What you should do
Repeat every record below exactly, but leave out any pictures.

Web document revisions:
-*-*-
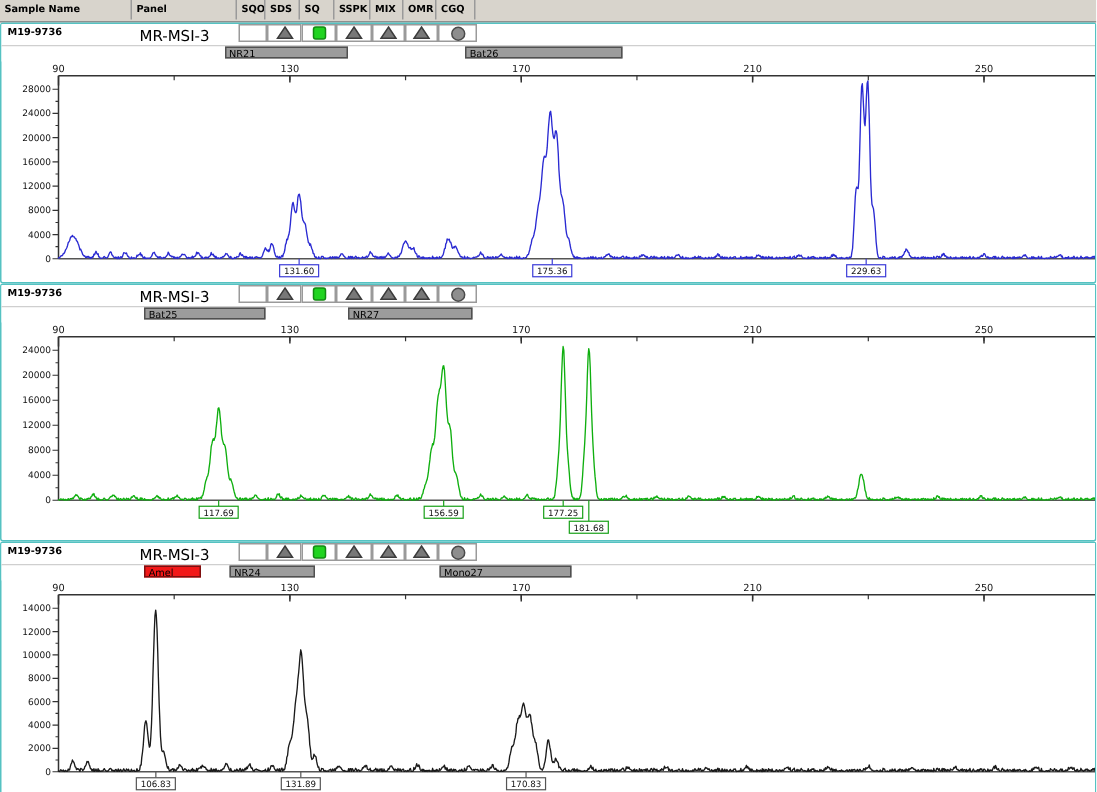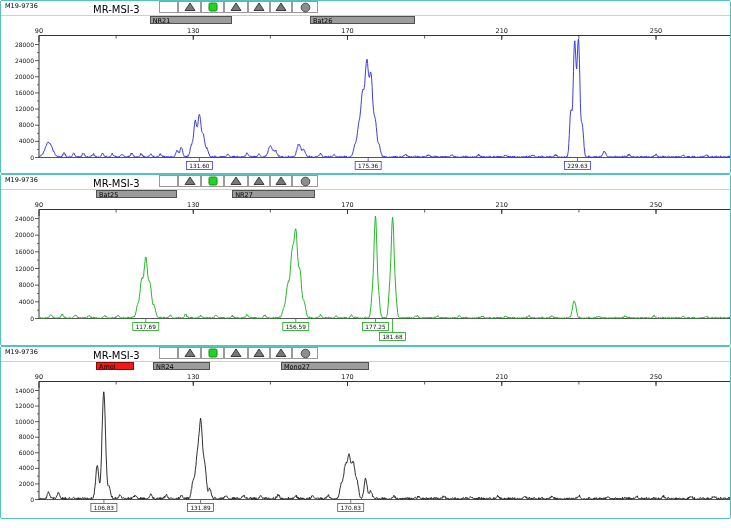--- a/index.html
+++ b/index.html
@@ -30,6 +30,17 @@
 <body>
 
 <div class="screen">
+  <div class="hdr" id="hdr">
+      <div class="hdr-cell" style="left: 0px; width: 88px;">Sample Name</div>
+      <div class="hdr-cell" style="left: 88px; width: 70px;">Panel</div>
+      <div class="hdr-cell" style="left: 158px; width: 19px;">SQO</div>
+      <div class="hdr-cell" style="left: 177px; width: 23px;">SDS</div>
+      <div class="hdr-cell" style="left: 200px; width: 23px;">SQ</div>
+      <div class="hdr-cell" style="left: 223px; width: 24px;">SSPK</div>
+      <div class="hdr-cell" style="left: 247px; width: 22px;">MIX</div>
+      <div class="hdr-cell" style="left: 269px; width: 22px;">OMR</div>
+      <div class="hdr-cell" style="left: 291px; width: 26px;">CGQ</div>
+    </div>
   <div id="groups">
       <div class="group">
         <div class="srow">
-*-*-
Written response
--- a/index.html
+++ b/index.html
@@ -30,6 +30,17 @@
 <body>
 
 <div class="screen">
+  <div class="hdr" id="hdr">
+      <div class="hdr-cell" style="left: 0px; width: 88px;">Sample Name</div>
+      <div class="hdr-cell" style="left: 88px; width: 70px;">Panel</div>
+      <div class="hdr-cell" style="left: 158px; width: 19px;">SQO</div>
+      <div class="hdr-cell" style="left: 177px; width: 23px;">SDS</div>
+      <div class="hdr-cell" style="left: 200px; width: 23px;">SQ</div>
+      <div class="hdr-cell" style="left: 223px; width: 24px;">SSPK</div>
+      <div class="hdr-cell" style="left: 247px; width: 22px;">MIX</div>
+      <div class="hdr-cell" style="left: 269px; width: 22px;">OMR</div>
+      <div class="hdr-cell" style="left: 291px; width: 26px;">CGQ</div>
+    </div>
   <div id="groups">
       <div class="group">
         <div class="srow">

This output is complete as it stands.